For 25GbE networking I use two Mellanox MCX4121A-ACAT sourced from Ebay for 69€ a piece interconnected via an off-the-shelf SFP28 DAC cable for just over 30€. The fast interconnect enables Takobia to serve as a very fast storage extension for my main workstation.
Takobia uses sox (which was called VirtM up until recently), a pretty web UI I built around libvirtd. It allows me to quickly turn VMs up and down, just as I need them and I can easily extend it with all the features I require myself. I got the idea to built something like sox from DigitalOcean as they (at least in the past) have been providing most of their machine management on top of libvirtd as well.
I already mentioned sox in the infra update last year, however, I recognize now that the project may require some rescoping (so I actually get around to implement some of the features I want). I’ll most likely drop anything that is required for cluster use as my only use case for now is a single machine anyway. Anyway, I’ll need to polish the UI and add some must-have features like SSH from the web UI, better observability and machine resizing.
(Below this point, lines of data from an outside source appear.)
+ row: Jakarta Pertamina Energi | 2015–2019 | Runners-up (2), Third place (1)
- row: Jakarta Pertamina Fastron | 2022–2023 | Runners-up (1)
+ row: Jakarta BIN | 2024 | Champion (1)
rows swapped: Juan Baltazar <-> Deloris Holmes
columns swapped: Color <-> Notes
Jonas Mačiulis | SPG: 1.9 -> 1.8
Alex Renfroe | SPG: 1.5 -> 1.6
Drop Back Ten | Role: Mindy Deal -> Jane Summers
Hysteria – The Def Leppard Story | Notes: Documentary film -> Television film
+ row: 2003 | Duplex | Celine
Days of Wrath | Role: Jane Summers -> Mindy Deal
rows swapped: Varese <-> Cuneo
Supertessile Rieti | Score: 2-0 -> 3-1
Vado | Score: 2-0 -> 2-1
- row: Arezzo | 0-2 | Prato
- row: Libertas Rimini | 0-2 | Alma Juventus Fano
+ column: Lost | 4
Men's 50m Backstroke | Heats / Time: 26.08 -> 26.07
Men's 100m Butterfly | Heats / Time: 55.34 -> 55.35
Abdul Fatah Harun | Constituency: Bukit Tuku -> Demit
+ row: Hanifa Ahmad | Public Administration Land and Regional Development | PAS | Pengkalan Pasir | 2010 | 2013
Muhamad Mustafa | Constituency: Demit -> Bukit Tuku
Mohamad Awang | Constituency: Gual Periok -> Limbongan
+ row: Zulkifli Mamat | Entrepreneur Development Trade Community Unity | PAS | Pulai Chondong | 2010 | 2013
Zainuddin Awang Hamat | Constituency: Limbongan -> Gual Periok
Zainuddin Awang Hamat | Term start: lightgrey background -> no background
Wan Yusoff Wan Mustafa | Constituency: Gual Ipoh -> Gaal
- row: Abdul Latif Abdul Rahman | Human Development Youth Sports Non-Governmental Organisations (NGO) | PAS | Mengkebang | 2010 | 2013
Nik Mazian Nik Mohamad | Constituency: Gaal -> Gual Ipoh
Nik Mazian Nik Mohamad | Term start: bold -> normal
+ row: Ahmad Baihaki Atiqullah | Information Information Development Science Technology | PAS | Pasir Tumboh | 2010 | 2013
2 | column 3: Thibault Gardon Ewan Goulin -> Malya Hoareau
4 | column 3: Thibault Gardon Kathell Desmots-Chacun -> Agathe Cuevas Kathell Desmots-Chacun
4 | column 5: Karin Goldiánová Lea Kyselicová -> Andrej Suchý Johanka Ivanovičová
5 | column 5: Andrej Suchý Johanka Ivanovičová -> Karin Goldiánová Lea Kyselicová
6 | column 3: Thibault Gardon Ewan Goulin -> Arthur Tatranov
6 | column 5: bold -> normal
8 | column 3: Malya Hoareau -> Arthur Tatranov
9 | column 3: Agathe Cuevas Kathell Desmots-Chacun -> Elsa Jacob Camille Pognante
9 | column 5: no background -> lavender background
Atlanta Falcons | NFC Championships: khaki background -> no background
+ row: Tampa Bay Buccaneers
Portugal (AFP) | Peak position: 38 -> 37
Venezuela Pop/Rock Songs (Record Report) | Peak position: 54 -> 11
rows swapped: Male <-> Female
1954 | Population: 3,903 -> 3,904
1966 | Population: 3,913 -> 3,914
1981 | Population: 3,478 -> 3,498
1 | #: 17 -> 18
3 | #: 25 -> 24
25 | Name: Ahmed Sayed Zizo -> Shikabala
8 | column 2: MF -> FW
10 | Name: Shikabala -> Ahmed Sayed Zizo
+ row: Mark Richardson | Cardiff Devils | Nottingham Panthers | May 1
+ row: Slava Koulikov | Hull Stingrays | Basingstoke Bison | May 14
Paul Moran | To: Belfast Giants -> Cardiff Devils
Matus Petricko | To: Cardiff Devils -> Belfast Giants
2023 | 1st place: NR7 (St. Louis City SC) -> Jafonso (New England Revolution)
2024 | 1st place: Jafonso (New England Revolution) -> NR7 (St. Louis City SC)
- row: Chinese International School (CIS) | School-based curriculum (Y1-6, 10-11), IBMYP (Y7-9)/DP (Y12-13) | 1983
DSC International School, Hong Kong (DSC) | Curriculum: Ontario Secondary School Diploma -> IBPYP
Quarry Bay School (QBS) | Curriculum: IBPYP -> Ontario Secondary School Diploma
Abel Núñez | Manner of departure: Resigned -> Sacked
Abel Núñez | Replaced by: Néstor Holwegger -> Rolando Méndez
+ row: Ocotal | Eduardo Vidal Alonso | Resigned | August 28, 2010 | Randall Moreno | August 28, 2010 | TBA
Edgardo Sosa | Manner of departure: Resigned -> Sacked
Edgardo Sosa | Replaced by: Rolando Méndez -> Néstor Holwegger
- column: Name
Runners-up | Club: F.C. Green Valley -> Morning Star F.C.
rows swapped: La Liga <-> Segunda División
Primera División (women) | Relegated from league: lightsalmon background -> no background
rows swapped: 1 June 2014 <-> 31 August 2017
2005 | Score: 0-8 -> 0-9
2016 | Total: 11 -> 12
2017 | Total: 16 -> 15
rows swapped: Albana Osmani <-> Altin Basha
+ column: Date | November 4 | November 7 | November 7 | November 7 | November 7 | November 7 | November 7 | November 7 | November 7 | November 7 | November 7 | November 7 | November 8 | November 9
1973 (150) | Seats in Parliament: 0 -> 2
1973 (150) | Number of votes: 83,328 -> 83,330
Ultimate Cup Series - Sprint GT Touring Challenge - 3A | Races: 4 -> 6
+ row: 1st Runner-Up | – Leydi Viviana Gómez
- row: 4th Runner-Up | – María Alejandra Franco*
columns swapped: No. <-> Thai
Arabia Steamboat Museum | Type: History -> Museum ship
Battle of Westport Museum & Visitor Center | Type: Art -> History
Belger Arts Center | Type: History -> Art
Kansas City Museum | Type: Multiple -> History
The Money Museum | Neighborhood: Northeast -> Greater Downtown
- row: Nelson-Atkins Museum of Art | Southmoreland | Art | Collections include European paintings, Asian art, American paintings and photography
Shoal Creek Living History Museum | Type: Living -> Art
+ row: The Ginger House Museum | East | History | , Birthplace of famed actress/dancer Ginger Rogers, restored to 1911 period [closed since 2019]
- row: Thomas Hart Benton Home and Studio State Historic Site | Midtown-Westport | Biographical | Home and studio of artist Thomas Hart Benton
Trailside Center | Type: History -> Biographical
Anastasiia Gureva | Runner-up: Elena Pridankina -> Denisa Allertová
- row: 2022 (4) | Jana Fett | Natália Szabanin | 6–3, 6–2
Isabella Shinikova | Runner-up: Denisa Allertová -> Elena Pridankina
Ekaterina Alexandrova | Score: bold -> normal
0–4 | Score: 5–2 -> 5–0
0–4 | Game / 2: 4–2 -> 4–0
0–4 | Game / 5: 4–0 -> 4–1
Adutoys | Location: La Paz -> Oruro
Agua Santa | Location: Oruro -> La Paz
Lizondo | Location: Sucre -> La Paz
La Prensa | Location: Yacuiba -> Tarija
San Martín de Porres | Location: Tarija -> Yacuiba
As mentioned above, the VMs are mostly there to take over the workload from Hetzner (which is mostly running Valar).
Otherwise, Takobia will end up taking over CoreDNS + dnsmasq DHCP service from the Raspberry Pi. I also run a little tool called
dnsmasq-lth which generates
hosts files from
dnsmasq leases. To provide network-accessable file & software repository storage, Takobia runs
smbd (with additional customizations to enable macOS Time Machine backups) and a small
gitea instance. Back in 2020, I also had the old NAS store a basic copy of accessible sites on the WWW (mostly Wikipedia + TED talks). This was due to the unreliable ISP, nowadays 4G reception in my apartment is good enough thus I’ll drop the offline mirror support.
As more of my devices have support for more recent Wifi standards, I’ll have a look into upgrading this area. I’d love to have my Macbook be able to access the file-storage mentioned above with more than 1 Gbps over WiFi. To make this possible, I’ll have to find an access point which supports cable-based connectivity at these speeds. There are a couple of 2.5GbE APs around at reasonable prices, e.g. the TP-Link Omada EAP670 AX5400, but anything beyond 2.5GbE is still quite exotic.